In this instance, the No. 1 candidate at the Summer Olympics happens to be Manchester.
Oh, don't get me wrong. I have nothing against the city, just some unusual things have happened to me on the internet.
I am getting it at both ends.
At Old Trafford, I cannot send email using my AOL account. I can receive emails, though. Go figure that one out.
Fortunately, I have a non-AOL account, so that saved my skin, especially when I had to communicate with Newsday editors and send my stories to the newspaper.
Back at my hotel, the Jurys Inn, the email is quite efficient, but when I have used twitter -- I keep receiving messages that there are there is script on the page that shouldn't be there and that I have the option of removing it. I have kept clicking yes to remove, but I need to click it as many as eight times before the message disappears.
If the U.S. women defeat New Zealand on Friday, I will be back in Manchester for Monday's semifinal against the winner of the Canada-Great Britain match. If not (and that would be a significant upset, considering the U.S. has always reached the gold-medal match), I will go straight to London.
And about Marseille.
I traveled to the southern French city three times during the 1998 World Cup and three times I commuted back to my headquarters in Paris because there were no hotel rooms.
Well, there was supposed to be one reserved for me for a later first-round match between Brazil and Norway, but the hotel claimed it did not have a reservation, even though I had a voucher that stated I did have one. Needless to say, I lost the argument. After the game, I returned to the hotel and managed to convince officials to allow me to catch 20 winks (it was a short sleep) on a couch back in the lobby before catching my train to Paris( before transferring another to Nantes for the U.S.'s final game against Yugoslavia). I slept with my computer bag strap wrapped around arms and legs, just in case someone wanted to run off with it.

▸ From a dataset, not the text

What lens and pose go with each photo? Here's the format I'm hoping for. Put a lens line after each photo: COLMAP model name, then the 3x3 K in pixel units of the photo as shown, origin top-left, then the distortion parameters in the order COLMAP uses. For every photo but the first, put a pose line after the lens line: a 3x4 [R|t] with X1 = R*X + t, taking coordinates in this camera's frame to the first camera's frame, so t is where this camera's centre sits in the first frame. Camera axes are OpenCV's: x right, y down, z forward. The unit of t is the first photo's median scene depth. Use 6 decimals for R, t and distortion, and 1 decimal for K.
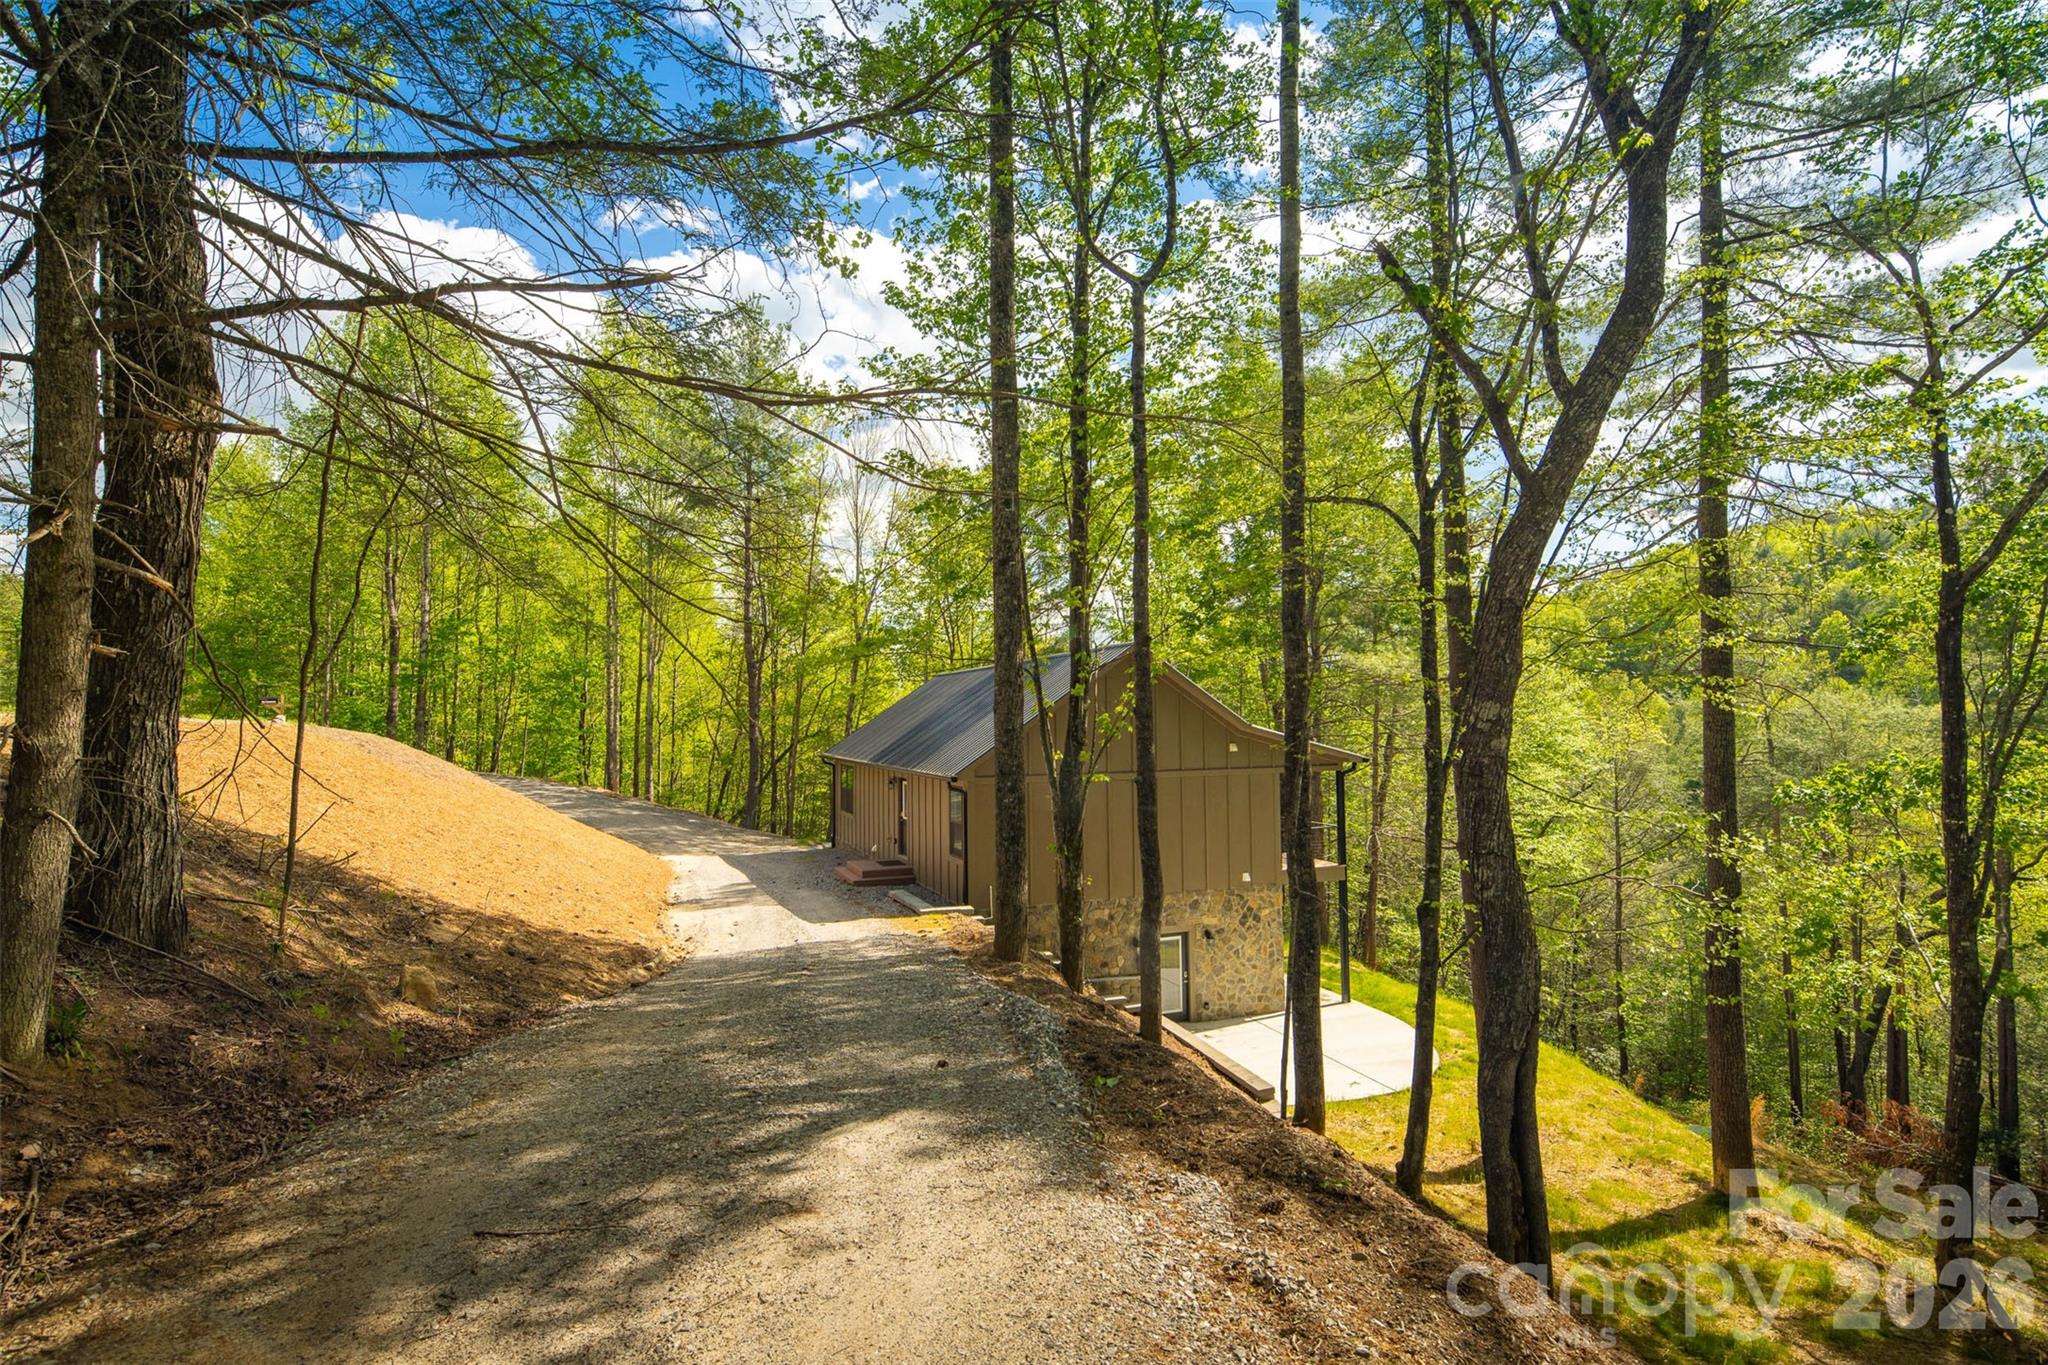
lens RADIAL K [[1091.4, 0, 1021.6], [0, 1091.4, 685.4], [0, 0, 1]] dist [-0.003127, 0.003225]
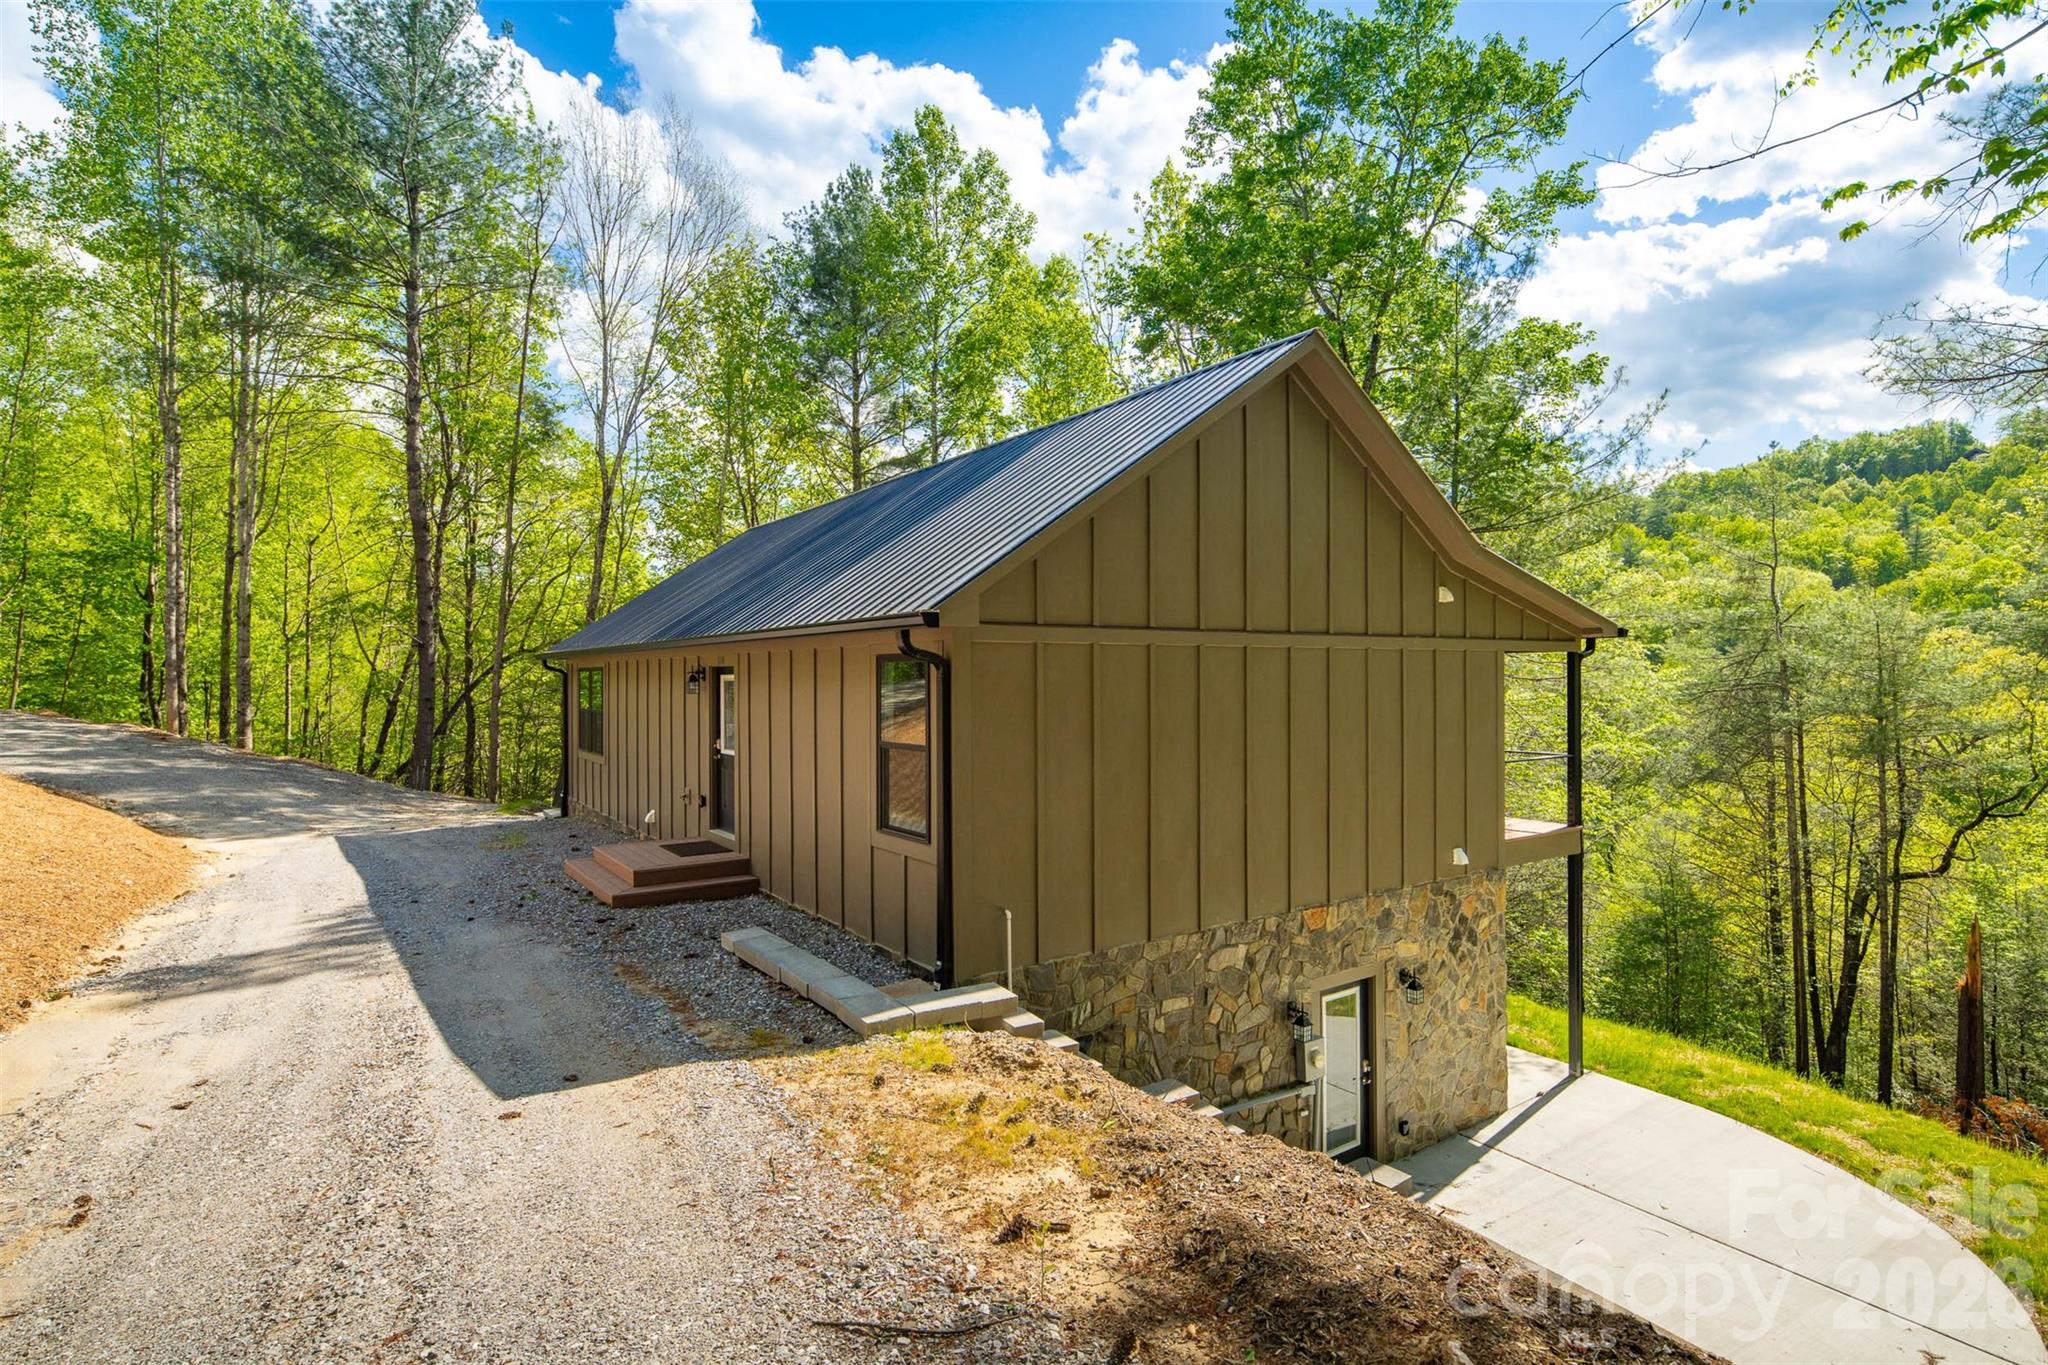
lens RADIAL K [[1035.4, 0, 1034.3], [0, 1035.4, 678.4], [0, 0, 1]] dist [0.000936, 0.000475]
pose [[0.968076, 0.005682, 0.250591, -0.087507], [-0.012220, 0.999624, 0.024541, 0.074470], [-0.250358, -0.026820, 0.967782, 0.517133]]
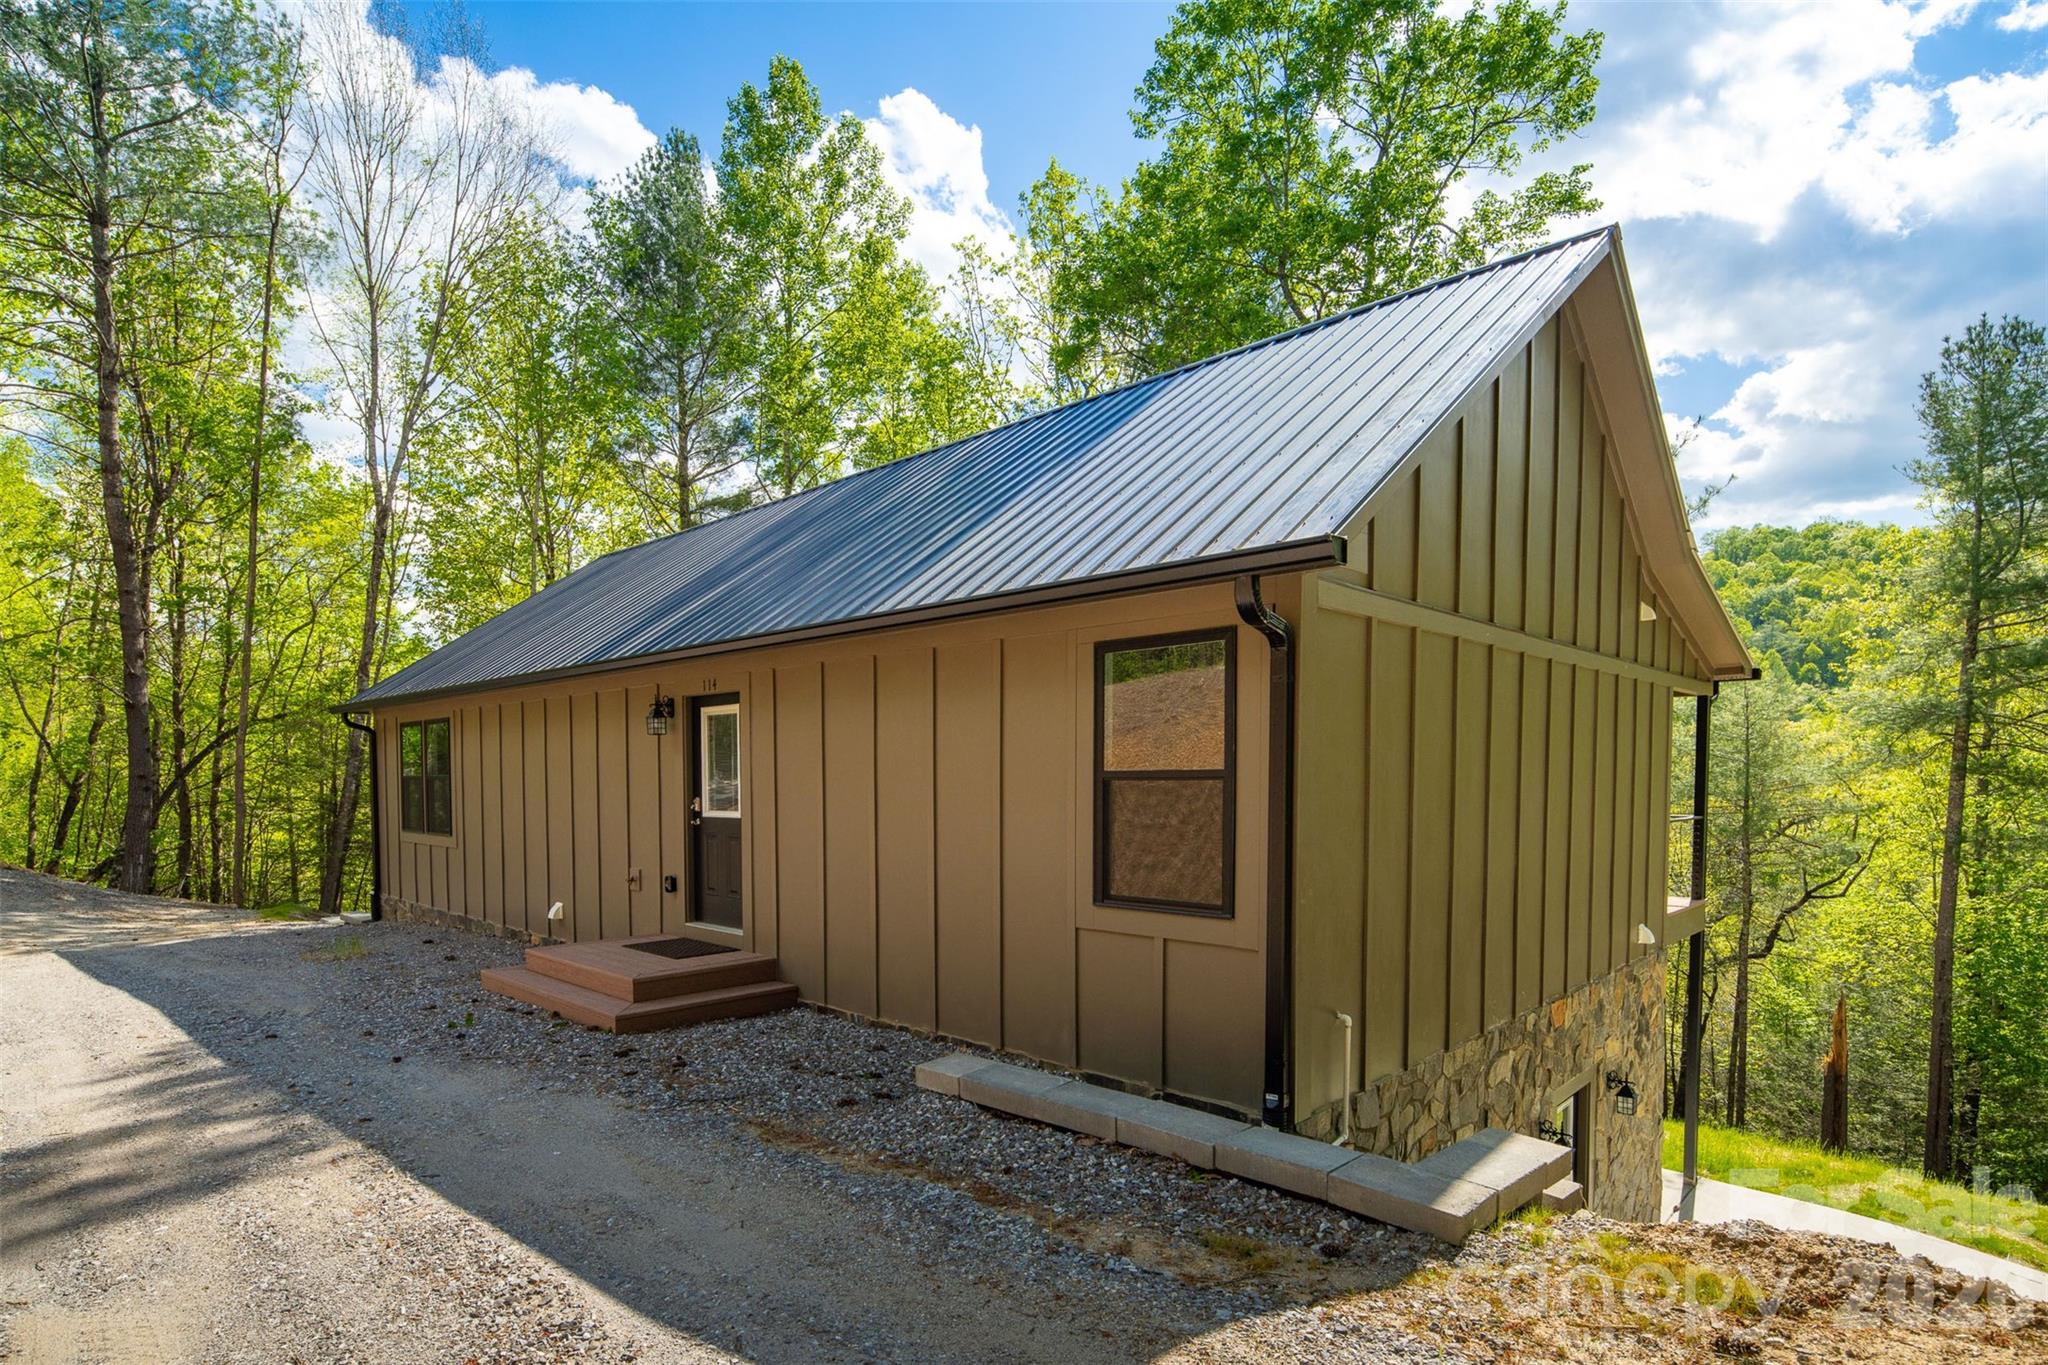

It was hot and humid that night and the temperatures were in the 80s at the stadium. I needed a shower badly. Heaven knows how I smelled. Even though I had a reservation on the Paris train, I wound up standing for most of the three-hour journey home because I think half of Marseille got on the train and I would have had to negotiate a ridiculous gauntlet of people. I made friends with an Agence-France Presse writer while standing on the outskirts of the car.
I had to switch trains in Paris -- to another station in another part of the city -- and I had about a 2 1/2 -hour break. I decided to try an audacious maneuver by bolting to the apartment, taking a shower, packing new clothes and get to the other station on time.
It worked to perfection, so well that I was able to buy a baguette before boarding my train. My roommates, New York Daily News sports columnist Filip Bondy and Newsweek sports editor Mark Starr, were out eating lunch at the time. They were astonished to discover how quickly I moved (my dirty clothes on my bed were evidence that I had been there). They nicknamed me "The Wind."
As you can tell, the diary is a bit late today. Too much work on Wednesday (very, very heavy day). So I wound up writing it on the train from Manchester to Newcastle. I don't know where I am as I type this, but the countryside sure is beautiful.